Kurumsal AI yönetişimindeki boşluklar

Çok sık, AI yönetişim komiteleri, yasal sorumluluk, lisanslama maruziyeti, maliyet ve teknoloji örtüşme rasyonalizasyonu ve uygun kullanım gibi daha geniş hususlar yerine, gizlilik ve güvenlik endişelerine dar bir şekilde sabitlenir. Sonuç olarak, kuruluşlar fikri mülkiyet ve kod katkıları gibi üçüncü taraf riskler de dahil olmak üzere tam risk değerlendirmeleri yapmadan AI araçlarını onaylamaktadır.

Şimdilik, liderler yerel modeller, açık bloklar, olay yanıtı ve tespiti ve diğer kısa süreli kullanım durumlarını kullanarak güvenli çalışmaya öncelik veriyor gibi görünüyor. Ancak bu yaklaşımdan, sadece işlevsel yürütme değil, stratejik, örgütsel hedefler tarafından yönlendirilen daha geniş, kurumsal odaklı bir yapay zeka planlamasına geçmelidirler.

İçeriden gelen tehditleri çoğaltan

Bu tehditler elbette siber güvenliğin kendisinden daha eskidir. 1950’lerde zimmete para veren finans çalışanını veya cebinde şirket mülkünü gizlice kaydıran fabrika işçisini düşünün. ABD’deki en iyi teknoloji firmalarının Kuzey Kore siber operatörleri olan uzaktan BT işçilerini işe almak için kandırıldığı yaygın aldatmaca hakkında çok sayıda sohbet vardı.

Bu, sahte istihdam belgelerini tespit etmek ve işe alım platformu güvenlik açıklarını ortadan kaldırmak için İK, yasal ve güvenlik ekipleri arasında daha yakın uyum ihtiyacını ifade eder. Ne yazık ki, bu ortaya çıkan tehditler hakkında devam eden konuşmalar yoktur, İK, yasal ve güvenlik ekiplerinin uyumluluk gereksinimleri ve reaktif, olay sonrası araştırmalar üzerinde işbirliği yapma olasılığı daha yüksektir.

Varlığı boyunca, RSAC Konferansı, siber güvenliğin mevcut durumunu yansıttı, bu da stantların, sunumların, gösterilerin ve konuşmaların kakofonisi arasında aktarılan etkili eğilimler ve zorluklar.
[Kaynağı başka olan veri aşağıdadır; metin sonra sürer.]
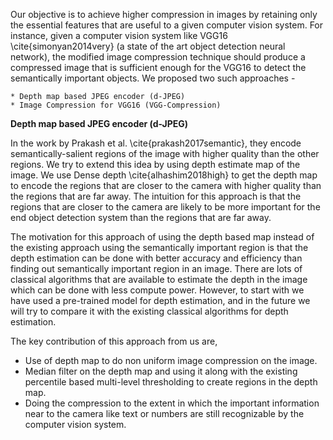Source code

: Our objective is to achieve higher compression in images by retaining only the essential features that are useful to a given computer vision system. For instance, given a computer vision system like VGG16 \cite{simonyan2014very} (a state of the art object detection neural network), the modified image compression technique should produce a compressed image that is sufficient enough for the VGG16 to detect the semantically important objects. We proposed two such approaches -

    * Depth map based JPEG encoder (d-JPEG)
    * Image Compression for VGG16 (VGG-Compression)

**Depth map based JPEG encoder (d-JPEG)**



In the work by Prakash et al. \cite{prakash2017semantic}, they encode semantically-salient regions of the image with higher quality than the other regions. We try to extend this idea by using depth estimate map of the image. We use Dense depth \cite{alhashim2018high} to get the depth map to encode the regions that are closer to the camera with higher quality than the regions that are far away. The intuition for this approach is that the regions that are closer to the camera are likely to be more important for the end object detection system than the regions that are far away.



The motivation for this approach of using the depth based map instead of the existing approach using the semantically important region is that the depth estimation can be done with better accuracy and efficiency than finding out semantically important region in an image. There are lots of classical algorithms that are available to estimate the depth in the image which can be done with less compute power. However, to start with we have used a pre-trained model for depth estimation, and in the future we will try to compare it with the existing classical algorithms for depth estimation. 


The key contribution of this approach from us are,

* Use of depth map to do non uniform image compression on the image.
* Median filter on the depth map and using it along with the existing percentile based multi-level thresholding to create regions in the depth map.
* Doing the compression to the extent in which the important information near to the camera like text or numbers are still recognizable by the computer vision system.





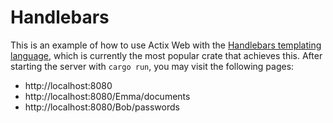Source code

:# Handlebars

This is an example of how to use Actix Web with the [Handlebars templating language](https://crates.io/crates/handlebars), which is currently the most popular crate that achieves this. After starting the server with `cargo run`, you may visit the following pages:

- http://localhost:8080
- http://localhost:8080/Emma/documents
- http://localhost:8080/Bob/passwords
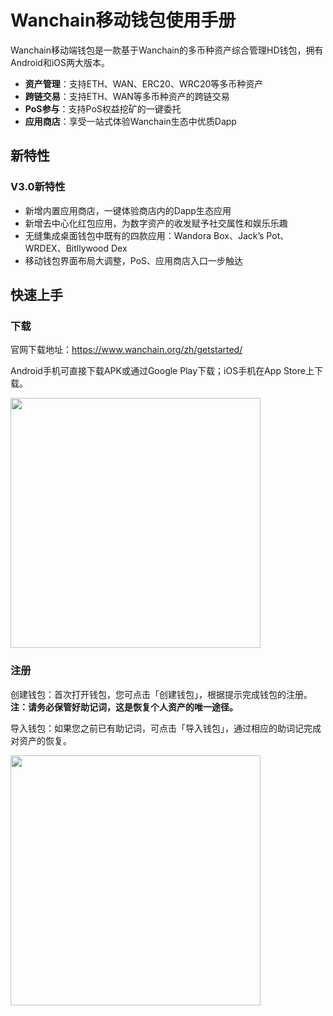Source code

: # Wanchain移动钱包使用手册

Wanchain移动端钱包是一款基于Wanchain的多币种资产综合管理HD钱包，拥有Android和iOS两大版本。

- **资产管理**：支持ETH、WAN、ERC20、WRC20等多币种资产
- **跨链交易**：支持ETH、WAN等多币种资产的跨链交易
- **PoS参与**：支持PoS权益挖矿的一键委托
- **应用商店**：享受一站式体验Wanchain生态中优质Dapp


## 新特性

### V3.0新特性

- 新增内置应用商店，一键体验商店内的Dapp生态应用
- 新增去中心化红包应用，为数字资产的收发赋予社交属性和娱乐乐趣
- 无缝集成桌面钱包中既有的四款应用：Wandora Box、Jack’s Pot、WRDEX、Bitllywood Dex
- 移动钱包界面布局大调整，PoS、应用商店入口一步触达

## 快速上手

### 下载

官网下载地址：https://www.wanchain.org/zh/getstarted/

Android手机可直接下载APK或通过Google Play下载；iOS手机在App Store上下载。

<img src="https://www.wanchain.org/wp-content/uploads/2020/07/0001.png" align="middle" width="400px" />

### 注册

创建钱包：首次打开钱包，您可点击「创建钱包」，根据提示完成钱包的注册。**注：请务必保管好助记词，这是恢复个人资产的唯一途径。**

导入钱包：如果您之前已有助记词，可点击「导入钱包」，通过相应的助词记完成对资产的恢复。

<img src="http://www.wanglutech.com/wp-content/uploads/2020/07/0002.jpg" align="middle" width="400px" />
Bu son konferans, özellikle AI ve içeriden gelen tehditlerde yeni kalıplar söz konusu olduğunda, bir istisna olmadı.

Bununla birlikte, yıllar içinde tutarlı bir konu ortaya çıktı: proaktif hesap verebilirlik, rehberlik ve yönetişim ihtiyacı.

Bununla, güvenlik liderleri AI veya kötü niyetli içericilerin zarar verici sonuçlarını tamamen azaltmayacaklar. Ama bunları içermede büyük adımlar atacaklar. Umarım birkaç ay içinde, Black Hat’a vardığımızda, kuruluşların artık bunu nasıl daha tutarlı ve başarılı bir şekilde yapabileceğinden daha fazla konuşacağız.

James Robinson, Secure Access Service Edge (SASE) ve sıfır-tröst uzmanı Netskope’de Baş Bilgi Güvenliği Görevlisidir.